__Task prompt__
Collect every line of the listing below that contains the string "True". Uppercase and lowercase count as different.

__Information__
((

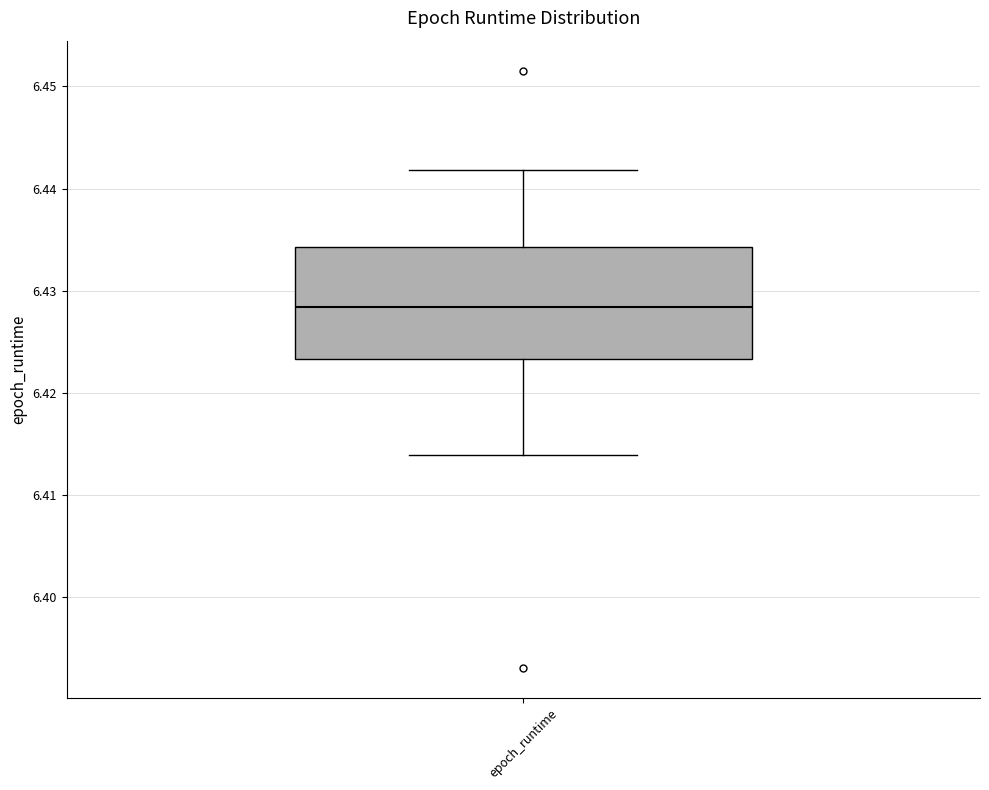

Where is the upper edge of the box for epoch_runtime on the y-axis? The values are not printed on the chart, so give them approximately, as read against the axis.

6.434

))
((

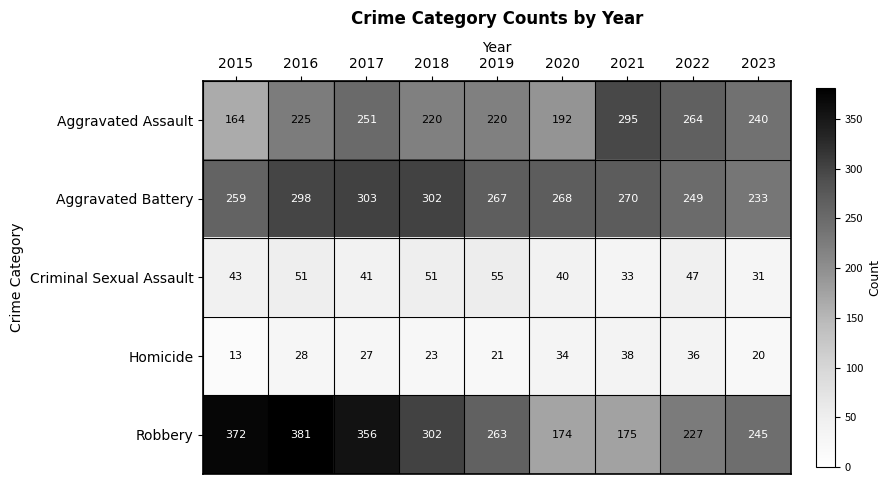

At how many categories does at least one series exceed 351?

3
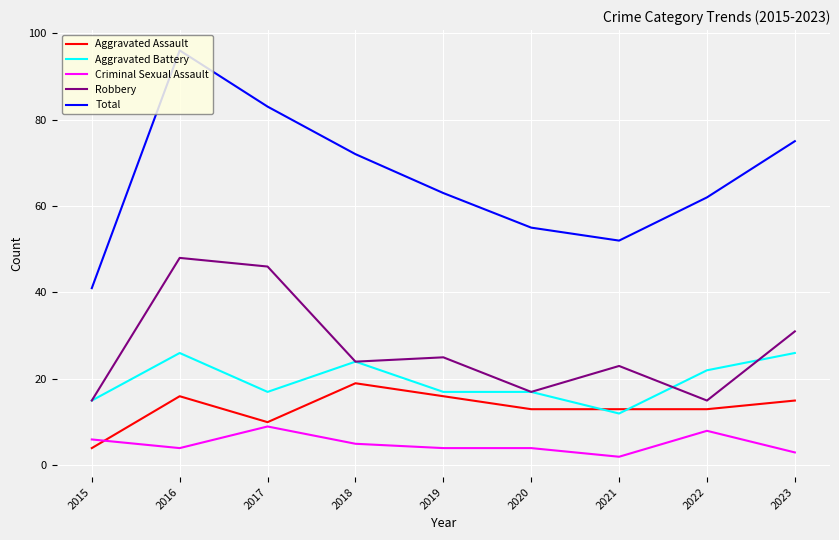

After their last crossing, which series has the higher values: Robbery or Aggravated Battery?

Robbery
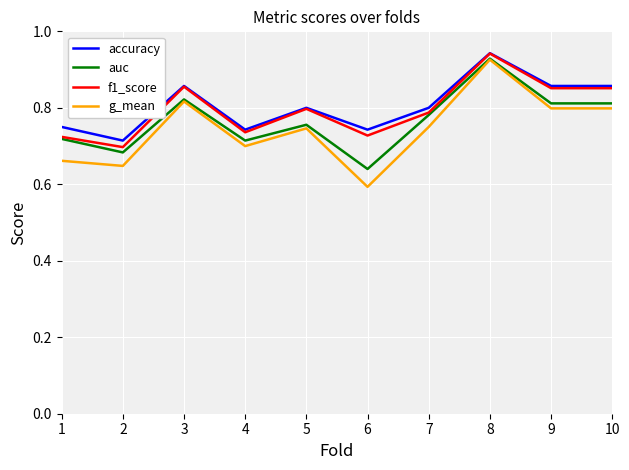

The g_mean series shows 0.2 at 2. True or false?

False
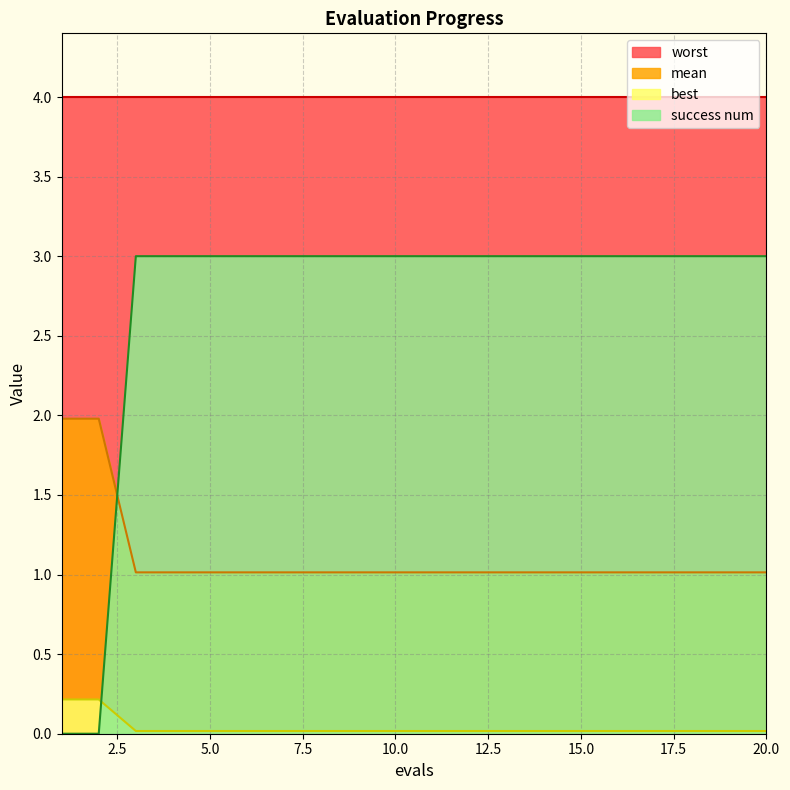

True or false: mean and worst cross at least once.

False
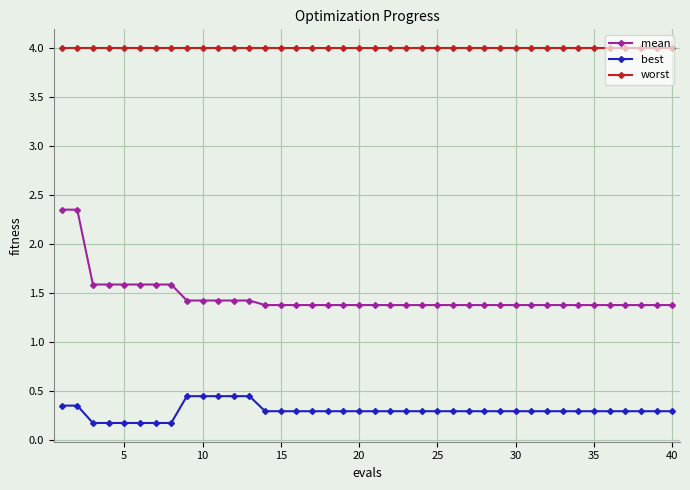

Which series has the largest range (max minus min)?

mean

))

__Output of the exercise__
The g_mean series shows 0.2 at 2. True or false?
True or false: mean and worst cross at least once.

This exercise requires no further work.